The point of it all.

Today, the flowers kept turning out. But their purpose is now becoming more and more clear: they really are only the harbingers, only the first signs, not the things themselves. The leaves are pushing their way in. For my tulip magnolia, their pushing means that the petals were showering all day, even before the rain set in early tonight. I know, from past years, how short the lifespan of magnolia blooms is. And yet it's been a bit heart-aching to see how swiftly the overblowing has set in, how soon the rot--the petals cracking and browning even before they fall to the ground. Once they're on the ground, they get slippery and smell spoiled. And I know that the leaves are their own beauty, but I can't help rueing them just a bit. To watch flowers give way to leaves on tree after tree is to be staggered by the infinite repetition of short-lived loveliness.


Overnight, the dragon moved, and when I walked past his usual haunts this afternoon, I was more dismayed than seemed logical. I have known since December that his tenure in my (far) neighbor's yard is probably limited. And yet he has become such a fixture in that yard that I do not walk past his house without thinking that it is indeed his house or winking a greeting as I pass. I spent the rest of my walk to campus meditating on the all-campus e-mail I could send, demanding that someone return the dragon, even though neither the dragon nor the yard belongs to me. But on the way home, o frabjous day! callooh! callay! I chortled in my joy to see that he wasn't gone; he was merely hiding in a planter.

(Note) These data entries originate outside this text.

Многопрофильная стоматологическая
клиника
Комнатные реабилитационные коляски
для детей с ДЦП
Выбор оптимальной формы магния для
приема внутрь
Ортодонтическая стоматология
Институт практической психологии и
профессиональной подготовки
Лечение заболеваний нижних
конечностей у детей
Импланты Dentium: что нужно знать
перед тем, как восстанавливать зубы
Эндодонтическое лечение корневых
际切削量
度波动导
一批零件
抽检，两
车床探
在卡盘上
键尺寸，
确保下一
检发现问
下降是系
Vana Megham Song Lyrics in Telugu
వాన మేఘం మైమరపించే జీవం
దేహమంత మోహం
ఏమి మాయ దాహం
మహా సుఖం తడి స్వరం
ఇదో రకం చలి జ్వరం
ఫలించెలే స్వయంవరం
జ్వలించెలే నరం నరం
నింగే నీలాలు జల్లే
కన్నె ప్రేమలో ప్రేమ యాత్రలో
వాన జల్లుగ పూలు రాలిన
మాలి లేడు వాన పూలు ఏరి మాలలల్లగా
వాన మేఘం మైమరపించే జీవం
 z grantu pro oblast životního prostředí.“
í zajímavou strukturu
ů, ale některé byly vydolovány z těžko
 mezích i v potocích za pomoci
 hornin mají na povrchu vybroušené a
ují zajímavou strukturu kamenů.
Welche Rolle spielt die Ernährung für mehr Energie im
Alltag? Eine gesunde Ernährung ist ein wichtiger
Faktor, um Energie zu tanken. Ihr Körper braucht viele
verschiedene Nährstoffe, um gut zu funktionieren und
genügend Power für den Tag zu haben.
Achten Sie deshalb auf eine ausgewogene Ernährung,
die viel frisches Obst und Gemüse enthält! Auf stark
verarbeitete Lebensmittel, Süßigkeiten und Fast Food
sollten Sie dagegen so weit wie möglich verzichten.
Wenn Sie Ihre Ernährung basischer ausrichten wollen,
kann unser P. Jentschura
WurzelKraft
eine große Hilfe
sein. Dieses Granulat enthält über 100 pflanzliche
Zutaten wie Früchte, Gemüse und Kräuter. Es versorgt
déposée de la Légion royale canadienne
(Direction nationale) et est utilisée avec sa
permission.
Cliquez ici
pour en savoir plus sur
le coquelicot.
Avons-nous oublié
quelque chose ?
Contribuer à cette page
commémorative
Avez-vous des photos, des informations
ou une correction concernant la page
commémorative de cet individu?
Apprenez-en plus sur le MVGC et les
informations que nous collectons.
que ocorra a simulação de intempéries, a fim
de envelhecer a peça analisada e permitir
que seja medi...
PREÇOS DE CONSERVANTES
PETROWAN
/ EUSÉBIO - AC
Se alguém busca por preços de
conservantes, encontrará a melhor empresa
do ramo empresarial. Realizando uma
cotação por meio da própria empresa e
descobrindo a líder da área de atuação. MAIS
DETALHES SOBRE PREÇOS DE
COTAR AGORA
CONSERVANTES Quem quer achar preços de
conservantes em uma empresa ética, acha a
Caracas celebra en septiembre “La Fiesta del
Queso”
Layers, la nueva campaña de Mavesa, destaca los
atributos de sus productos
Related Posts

And this discovery, in turn, helped fortify me for more staring at my swiftly deflowering tree. (If you're wondering just how swift, please bear in mind that when I arrived home a week ago, the buds were just starting to emerge from their fuzzy winter shells. And so documenting the tree this week has become a way to track just how speedily some natural processes move.) See the leaves? They're curling out at the base of every single flower, and they're poking out of the ends even of the flowerless branches. By morning, between the push of leaves and the plash of rain, I expect that most of the petals will have come down.